The following batch-saved pseudo code
For _ in All_need_plot:
fig = plt.figure ()
ax=fig.add_subplot ()
sub_data[years].plot (Ax=ax, style= ' O ', title= '%s monthly Sales Trend Chart '%lev3 '
file = R ' e:\ Apparel forecast Sales Trend-%s.jpg '%lev3
savefig (file)
time.sleep (0.5) # Watch out for a pause here, or you'll get a problem.

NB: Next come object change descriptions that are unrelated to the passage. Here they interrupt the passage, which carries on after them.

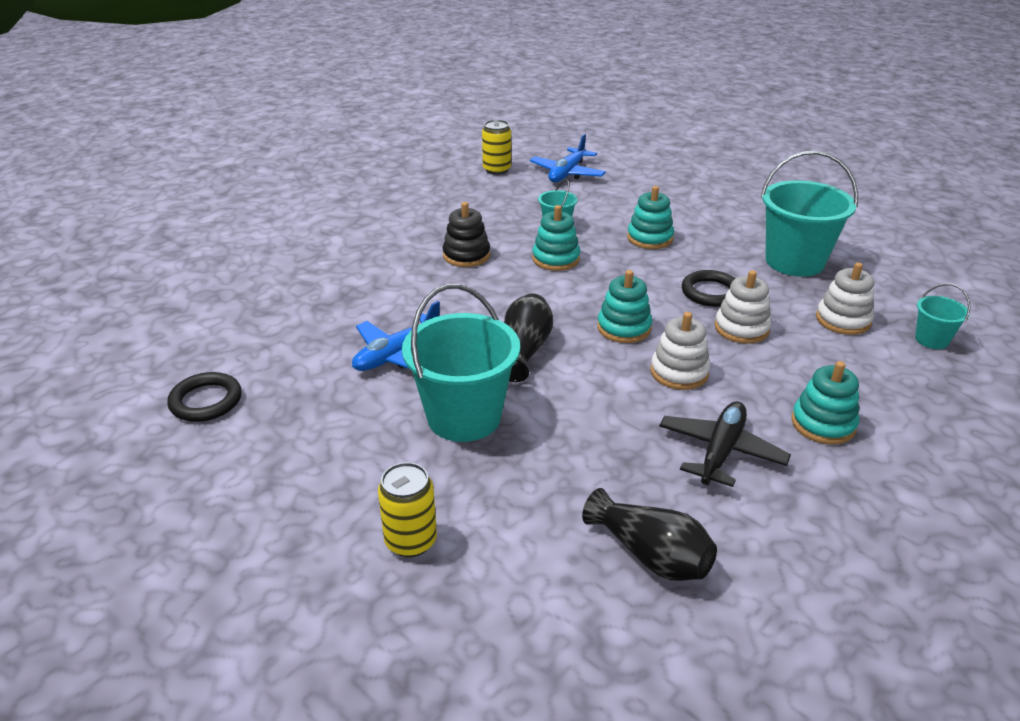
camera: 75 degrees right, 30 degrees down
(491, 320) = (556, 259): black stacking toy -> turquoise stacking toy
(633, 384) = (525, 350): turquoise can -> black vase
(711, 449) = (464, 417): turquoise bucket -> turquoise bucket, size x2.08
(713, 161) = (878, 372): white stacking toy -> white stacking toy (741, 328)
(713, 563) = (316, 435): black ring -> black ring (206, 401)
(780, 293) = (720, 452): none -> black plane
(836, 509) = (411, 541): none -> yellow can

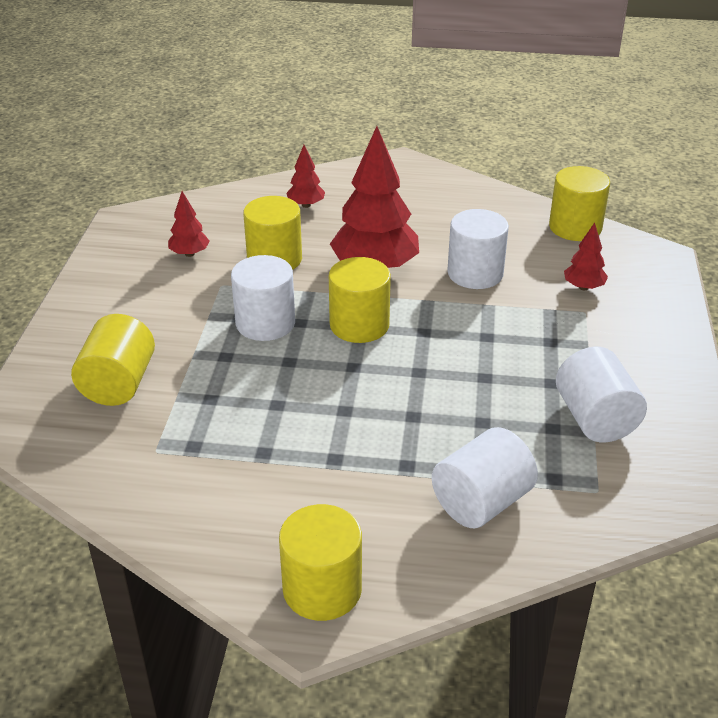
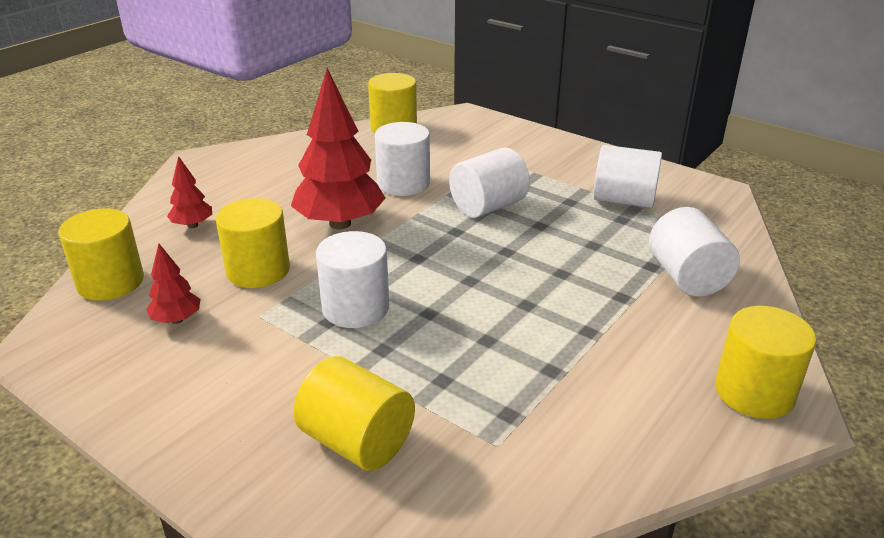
camera: 60 degrees left, 5 degrees down
(359, 325) = (414, 258): yellow cylinder -> yellow cylinder (110, 282)
(486, 335) = (488, 206): none -> white cylinder
(583, 287) = (469, 151): red tree -> none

plt.close () # finally remember to close the handle, and then draw the next picture
As I said before, you can draw with Matplotlib, and series and dataframe also encapsulate functions that have drawings. Here are some common graphics.
The
name of a mapping function |
function |
Module |
Plot () |
Line chart, point graph |
Matplotlib and Pandas |
Pie () |
Pie chart |
Matplotlib and Pandas |
hist () |
Histogram, bar chart |
Matplotlib and Pandas |
BoxPlot () |
Box Line diagram |
Pandas |
Plot (Loyg=true) |
Logarithmic graph of Y axis |
Pandas |
Plot (Yerr=true) |
Error bar chart |
Pandas |
Pandas simple Drawing
# 1.matplotlib Method
import Matplotlib.pyplot as Plt
plt.plot (x,y,s)
# S is a graphical option that includes color, style, graphic type, specific parameters as in front.
# 2.pandas Method
D.plot (kind= ' graphics type ')
# D is dataframe or series, default to index as the horizontal axis,
# Each column of data for ordinate automatic drawing, that is, each column of data to draw a graph.
# kind=
# line: Thread
# bar: Bar Chart
# barh,hist: Histogram
# Box: Box line map
# KDE: Density map #
area:
# PI E: Pie
# In addition to kind parameters, you can accept parameters in Plt.plot ().
Common Graphics
# 1. Line diagram (default) s = Series (RANDN), Cumsum (), Index=np.arange (0,100,10)) S.plot (style= ' ko--') #如果是数据框, and each column draws a thread DF = Dataframe (Randn (10,4). Cumsum (0), columns=[' A ', ' B ', ' C ', ' d '],index=np.arange (0,100,10)) Df.plot () # 2. Bar Chart # A histogram is a picture of each number, and if there are multiple numbers, draw more than one column. That is to say, a histogram requires the height of a given column. Note that this is not the same as the histogram, # The Histogram will count itself, and then the drawing, if the painting is relatively thin, is the density curve of fig,axes = Plt.subplots (2,1) data = Series (Np.random.rand), index=list
(' Abcdefghijklmnop ')) Data.plot (kind= ' bar ', Ax=axes[0]) data.plot (kind= ' bar ', ax=axes[1]) FIG df = Dataframe (Np.random.rand (6,4), index= '
One ', ' two ', ' three ', ' four ', ' five ', ' six '], name= ' genus ') DF # Draw a clan column for each line, how many rows there are columns Df.plot (kind= ' bar ') # 2.2 Stacked Column Chart Df.plot (kind= ' bar ', stacked=true,alpha=0.5) tips = pd.read_csv (' tips.csv ') Tips.head () Party_counts=pd.crosstab ( Tips.size,tips.day) party_counts Party_pcts=party_counts.div (Party_counts.sum (1), axis=0) party_pcts party_ Pcts.plot (kind= ' bar ', Stacked=true) # 3. Histogram and density Figure # Note the difference from the preceding histogram, which can automatically count the given interval and draw a height tips[' tip_pct ']=tips[' Tip ']/tips[' Total_bill '] tips[' tip_pct '].hist (bins=50) # 4. Density curve tips[' tip_pct '].plot (kind= ' KDE ') # Two pictures together comp1= Np.random.normal (0,1,size=200) comp2=np.random.normal (10,2,size=200) values=series (Np.concatenate ([COMP1,COMP2]) Values Values.hist (bins=100, alpha=0.3, color= ' K ', Normed=true) values.plot (kind= ' KDE ', style= ' k--') # 5. Scatter map, scatter plot macro = Pd.read_csv (' macrodata.csv ') data = macro[[' CPI ', ' M1 ', ' tbilrate ', ' unemp '] ' Trans_data = np.log (data). diff (). Dropna ( ) Trans_data[-5:] Trans_data.tail () plt.scatter (trans_data[' M1 '],trans_data[' Unemp ')) plt.title (' Change in log%s ' vs Log%s '% (' M1 ', ' Unemp ')) plt.show () # 5.2. Scatter graph matrix Pd.scatter_matrix (trans_data,diagonal= ' KDE ', color= ' K ', alpha=0.3)
Python paint, the best or seaborn, draw a beautiful color statistical graphics, its grouping, faceted, statistics, etc., comparable to ggplot AH.